Are humans carnivores?

Humans are not able to survive on a purely carnivorous diet. Attempting to do so will likely lead to constipation due to a lack of fiber and possibly even scurvy, as cooked meat does not contain vitamin C. Diets high in meat, especially red meat and processed meats, have also been connected to increased risk of developing heart disease and high cholesterol.


Why are humans not carnivores?

Both our nutritional needs and our physical makeup suggest that humans are not carnivorous animals. Consuming only meat excludes the fiber necessary for us to maintain a healthy gut — one that is able to function without becoming backed up, causing constipation. Further, consuming high levels of meat, specifically red meat, has been linked to decreased cardiovascular health.


Are humans designed to eat meat?

The arguments surrounding whether humans are biologically obligated to eat meat are numerous and problematic. One oft-heard argument is that humans have canines and thus must be carnivores. The reality is that there are a number of herbivores, such as gorillas, with canines far more impressive and dangerous than our own. When it comes to teeth the ones that really matter are absent from our mouths. Carnivores sport carnassials that are blade-like and sharp, ideal for slicing; humans lack these teeth.


Are humans natural herbivores?

The evidence pointing toward the centrality of plants to the human diet far outweighs that supporting meat as a necessary component. Physically we display a number of different characteristics that reinforce the importance of plants and plant-based foods as an integral part of our diet.

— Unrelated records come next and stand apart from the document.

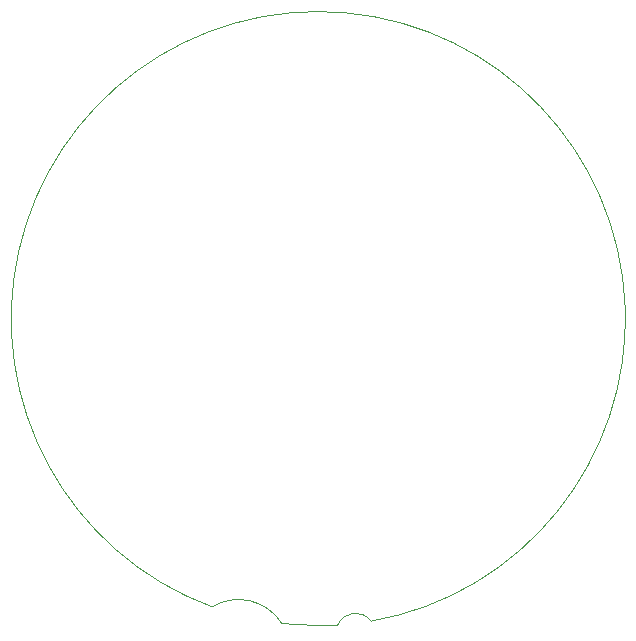
<source format=gbr>
%TF.GenerationSoftware,KiCad,Pcbnew,9.0.0*%
%TF.CreationDate,2025-06-25T03:54:54+08:00*%
%TF.ProjectId,CAPSTONE_MC,43415053-544f-44e4-955f-4d432e6b6963,Ver. 1.0.0*%
%TF.SameCoordinates,Original*%
%TF.FileFunction,Profile,NP*%
%FSLAX46Y46*%
G04 Gerber Fmt 4.6, Leading zero omitted, Abs format (unit mm)*
G04 Created by KiCad (PCBNEW 9.0.0) date 2025-06-25 03:54:54*
%MOMM*%
%LPD*%
G01*
G04 APERTURE LIST*
%TA.AperFunction,Profile*%
%ADD10C,0.100000*%
%TD*%
G04 APERTURE END LIST*
D10*
X92020000Y-83400000D02*
G75*
G02*
X105458003Y-84615016I8980100J24400100D01*
G01*
X102643000Y-84948000D02*
G75*
G02*
X97914000Y-84816005I-1164500J43058500D01*
G01*
X102643000Y-84948000D02*
G75*
G02*
X105457993Y-84615005I1496500J-585900D01*
G01*
X92020000Y-83400000D02*
G75*
G02*
X97914034Y-84815979I2229900J-3693000D01*
G01*
M02*

</source>
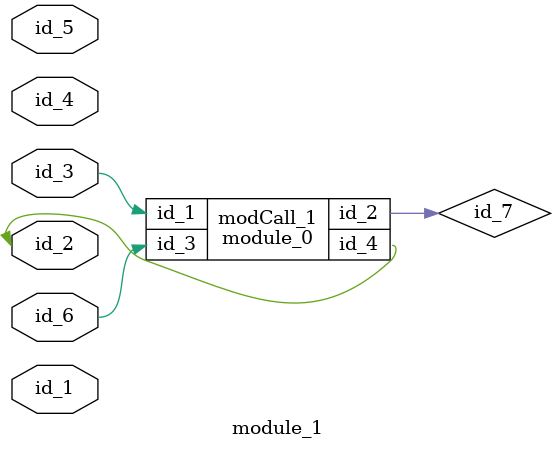
<source format=v>
module module_0 (
    id_1,
    id_2,
    id_3,
    id_4
);
  output wire id_4;
  input wire id_3;
  inout wire id_2;
  input wire id_1;
  wand id_5, id_6 = -1;
  assign id_4 = id_6;
  wire id_7;
endmodule
module module_1 (
    id_1,
    id_2,
    id_3,
    id_4,
    id_5,
    id_6
);
  input wire id_6;
  input wire id_5;
  inout wire id_4;
  inout wire id_3;
  inout wire id_2;
  input wire id_1;
  wire id_7;
  wire id_8;
  module_0 modCall_1 (
      id_3,
      id_7,
      id_6,
      id_2
  );
endmodule

</source>
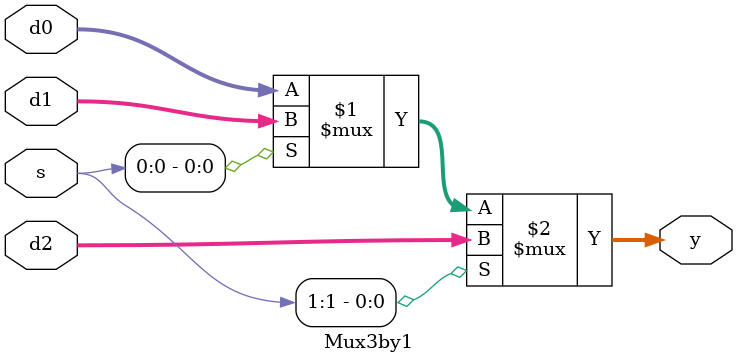
<source format=v>
 module Mux3by1 #(parameter WIDTH = 8)
                 (input [WIDTH-1:0] d0, d1, d2,
                  input [1:0]s,
                  output [WIDTH-1:0] y);
     assign y = s[1] ? d2 : (s[0] ? d1 : d0);
 endmodule
</source>
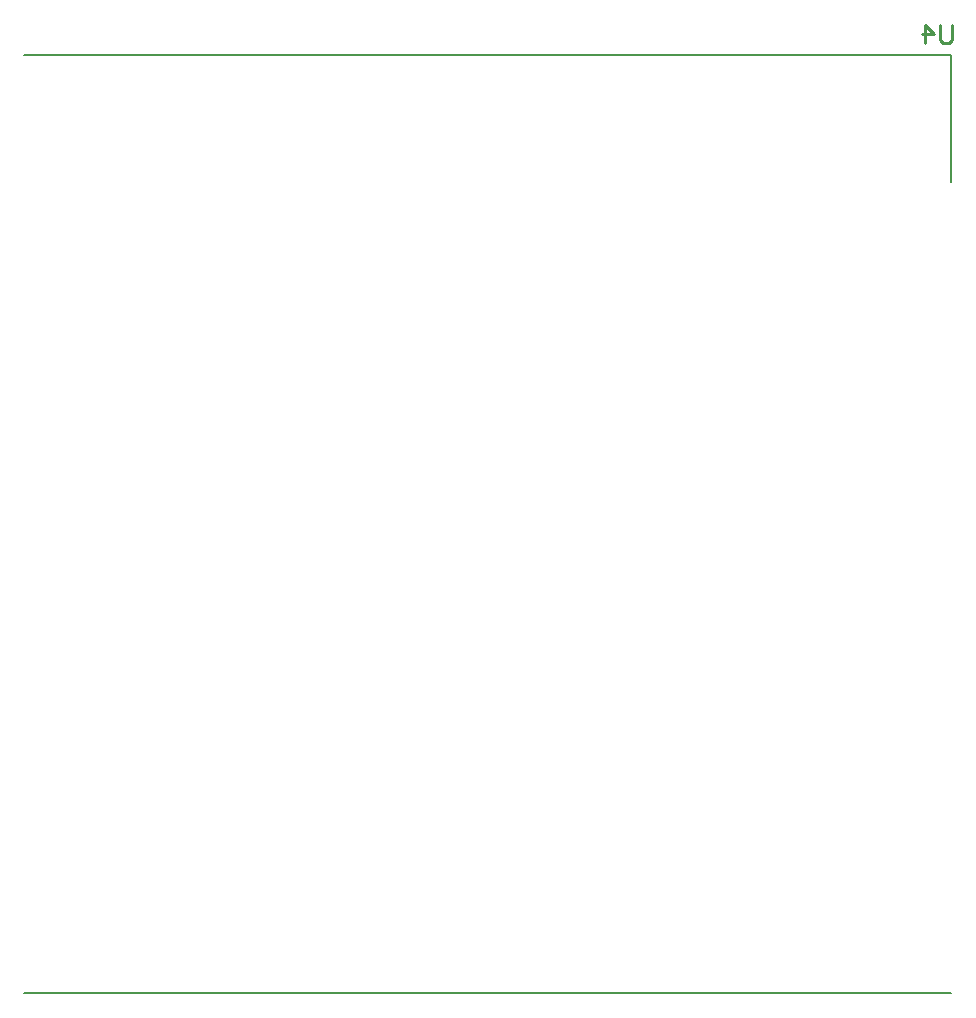
<source format=gbo>
G04*
G04 #@! TF.GenerationSoftware,Altium Limited,Altium Designer,22.2.1 (43)*
G04*
G04 Layer_Color=32896*
%FSLAX25Y25*%
%MOIN*%
G70*
G04*
G04 #@! TF.SameCoordinates,A16DD8FB-6A98-4827-84FE-9053A31DE0B6*
G04*
G04*
G04 #@! TF.FilePolarity,Positive*
G04*
G01*
G75*
%ADD10C,0.00787*%
%ADD14C,0.01000*%
D10*
X17543Y-327289D02*
X326520D01*
X17543Y-14927D02*
X326520D01*
Y-57131D02*
Y-14927D01*
D14*
X326650Y-4883D02*
Y-9882D01*
X325650Y-10881D01*
X323651D01*
X322651Y-9882D01*
Y-4883D01*
X317653Y-10881D02*
Y-4883D01*
X320652Y-7882D01*
X316653D01*
M02*

</source>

Our teeth, jaws, and nails

Carnivores have mouths that open wide and their jaws are simply hinged. Humans, on the other hand, have the smaller mouths and fleshier lips characteristic of herbivores. Further, the joint of our jaw is more akin to that of a standard herbivore than that characteristic of carnivores. Our nails are also the blunt, flat variety of herbivores rather than the sharp, long claws of carnivores.


Stomach acidity

The acidity of the human stomach is similar to that of herbivores. Both humans and herbivores have a mildly acidic stomach pH between 4 and 5 when food is present, whereas carnivores have a far more acid stomach pH of 1 or less when digesting food.


Intestinal length

The length of human intestines is much more like that of herbivorous animals than that of carnivores. Humans tend to have intestines that are 10 to 11 times their body length. Herbivores, like humans, have long intestines of 10 to 12 or more times their body length — to provide ample space for digestion of plant matter. Carnivores, however, have short intestines of only 3 to 6 times their body length, accounting for only a small amount of the total capacity of their digestive system.

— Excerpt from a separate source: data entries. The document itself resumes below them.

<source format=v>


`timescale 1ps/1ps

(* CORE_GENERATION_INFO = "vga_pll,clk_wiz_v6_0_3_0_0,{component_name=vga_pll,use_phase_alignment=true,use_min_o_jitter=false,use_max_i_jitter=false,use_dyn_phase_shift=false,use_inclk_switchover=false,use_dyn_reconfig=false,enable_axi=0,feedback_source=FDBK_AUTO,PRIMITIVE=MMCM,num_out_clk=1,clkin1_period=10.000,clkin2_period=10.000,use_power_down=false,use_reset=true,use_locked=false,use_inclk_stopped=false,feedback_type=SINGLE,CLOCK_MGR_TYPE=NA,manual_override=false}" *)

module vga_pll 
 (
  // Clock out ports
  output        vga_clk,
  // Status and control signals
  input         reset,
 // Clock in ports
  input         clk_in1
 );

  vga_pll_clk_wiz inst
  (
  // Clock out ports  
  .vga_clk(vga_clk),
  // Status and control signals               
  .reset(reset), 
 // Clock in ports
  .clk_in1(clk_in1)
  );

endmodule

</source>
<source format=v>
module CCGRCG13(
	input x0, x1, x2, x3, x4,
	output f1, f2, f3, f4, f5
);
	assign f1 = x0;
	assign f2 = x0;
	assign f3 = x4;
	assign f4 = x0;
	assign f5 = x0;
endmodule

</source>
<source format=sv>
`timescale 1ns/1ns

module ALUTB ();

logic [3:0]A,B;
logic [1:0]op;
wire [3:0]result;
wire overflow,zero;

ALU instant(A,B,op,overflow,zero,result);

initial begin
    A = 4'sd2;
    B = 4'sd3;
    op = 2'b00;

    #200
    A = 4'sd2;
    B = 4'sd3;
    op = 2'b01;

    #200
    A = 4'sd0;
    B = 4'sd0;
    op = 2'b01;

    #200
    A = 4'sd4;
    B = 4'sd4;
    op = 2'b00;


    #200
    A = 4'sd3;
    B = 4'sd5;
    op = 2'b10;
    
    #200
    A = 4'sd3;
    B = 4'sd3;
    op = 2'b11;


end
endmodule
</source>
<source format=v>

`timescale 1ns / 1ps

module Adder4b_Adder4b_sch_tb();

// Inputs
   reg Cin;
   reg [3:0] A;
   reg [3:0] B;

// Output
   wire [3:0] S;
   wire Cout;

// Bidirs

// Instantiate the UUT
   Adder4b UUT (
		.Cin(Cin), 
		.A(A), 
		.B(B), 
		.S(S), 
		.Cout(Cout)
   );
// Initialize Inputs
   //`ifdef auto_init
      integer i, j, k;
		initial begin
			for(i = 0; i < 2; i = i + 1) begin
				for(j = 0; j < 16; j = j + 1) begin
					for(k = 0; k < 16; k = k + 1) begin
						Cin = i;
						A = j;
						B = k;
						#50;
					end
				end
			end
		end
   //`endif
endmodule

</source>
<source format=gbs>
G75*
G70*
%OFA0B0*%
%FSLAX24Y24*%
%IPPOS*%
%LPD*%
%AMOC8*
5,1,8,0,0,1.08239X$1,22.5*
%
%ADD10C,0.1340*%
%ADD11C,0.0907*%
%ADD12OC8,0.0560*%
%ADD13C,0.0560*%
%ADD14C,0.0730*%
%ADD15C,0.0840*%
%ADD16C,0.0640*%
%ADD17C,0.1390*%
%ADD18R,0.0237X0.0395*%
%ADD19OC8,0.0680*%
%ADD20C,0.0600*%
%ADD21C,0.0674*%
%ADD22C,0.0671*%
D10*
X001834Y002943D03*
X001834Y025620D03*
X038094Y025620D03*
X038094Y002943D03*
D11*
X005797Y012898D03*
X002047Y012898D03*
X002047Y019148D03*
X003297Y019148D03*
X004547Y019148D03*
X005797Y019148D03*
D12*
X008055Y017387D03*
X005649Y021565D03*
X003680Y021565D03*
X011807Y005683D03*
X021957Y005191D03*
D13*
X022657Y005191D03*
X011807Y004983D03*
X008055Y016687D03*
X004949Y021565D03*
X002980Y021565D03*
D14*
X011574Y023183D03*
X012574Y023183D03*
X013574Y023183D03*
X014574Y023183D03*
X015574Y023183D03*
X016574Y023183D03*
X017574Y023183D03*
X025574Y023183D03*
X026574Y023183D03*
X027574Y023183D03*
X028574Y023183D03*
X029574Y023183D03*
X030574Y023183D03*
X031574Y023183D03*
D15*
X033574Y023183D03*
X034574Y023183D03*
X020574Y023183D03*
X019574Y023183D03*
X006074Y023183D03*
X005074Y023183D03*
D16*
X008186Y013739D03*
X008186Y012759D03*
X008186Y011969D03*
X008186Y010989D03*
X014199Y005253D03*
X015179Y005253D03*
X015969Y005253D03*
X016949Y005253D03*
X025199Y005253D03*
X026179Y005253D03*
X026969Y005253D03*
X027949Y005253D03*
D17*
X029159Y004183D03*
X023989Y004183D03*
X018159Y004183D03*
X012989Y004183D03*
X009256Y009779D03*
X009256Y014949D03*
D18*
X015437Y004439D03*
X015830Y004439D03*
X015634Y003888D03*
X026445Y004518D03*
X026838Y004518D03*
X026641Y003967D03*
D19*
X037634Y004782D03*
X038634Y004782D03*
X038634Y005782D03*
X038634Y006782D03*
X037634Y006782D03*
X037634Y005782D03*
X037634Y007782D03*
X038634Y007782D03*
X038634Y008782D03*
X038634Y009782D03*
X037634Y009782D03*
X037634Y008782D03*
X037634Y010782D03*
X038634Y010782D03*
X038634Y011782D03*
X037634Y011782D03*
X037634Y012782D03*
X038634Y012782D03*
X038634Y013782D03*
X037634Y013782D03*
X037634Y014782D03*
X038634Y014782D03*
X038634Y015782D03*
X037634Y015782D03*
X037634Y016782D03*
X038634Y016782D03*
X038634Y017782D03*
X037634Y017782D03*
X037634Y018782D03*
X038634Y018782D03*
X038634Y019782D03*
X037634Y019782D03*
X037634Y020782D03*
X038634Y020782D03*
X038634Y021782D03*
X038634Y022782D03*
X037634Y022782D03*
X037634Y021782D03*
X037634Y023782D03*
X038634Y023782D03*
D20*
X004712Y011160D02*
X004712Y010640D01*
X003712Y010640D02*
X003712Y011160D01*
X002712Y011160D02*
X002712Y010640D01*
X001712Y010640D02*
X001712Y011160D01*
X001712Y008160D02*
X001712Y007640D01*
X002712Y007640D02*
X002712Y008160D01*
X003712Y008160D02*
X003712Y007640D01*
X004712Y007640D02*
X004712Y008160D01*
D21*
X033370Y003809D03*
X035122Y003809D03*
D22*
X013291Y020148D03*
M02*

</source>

How did humans end up eating meat?

Scientists believe that it was climate change that originally caused the shift toward meat eating. As the earth grew warmer between 2.5 and 2.6 million years ago, our early ancestors were forced to shift away from a diet focused solely on plants to one that included animal protein as well. Even once our early ancestors began eating meat, they primarily scavenged the leftovers of larger predators instead of hunting for themselves.


Conclusion

Though humans may be able to thrive on either an omnivorous or herbivorous diet, the reasons to eat plant-based go far beyond human nutritional and physical propensities and characteristics. Choosing to eat a plant-based diet is one of the best decisions one can make for the environment and animal welfare. Every year billions of animals are slaughtered prematurely after a life filled with suffering. Thankfully, this doesn’t have to be the case. There has never been a better time to adopt a plant-based diet for the welfare of animals, the environment, and because doing so is a good decision for our own health and well-being. Though it may seem daunting, there are a number of tips and tricks you can follow to make the transition easier.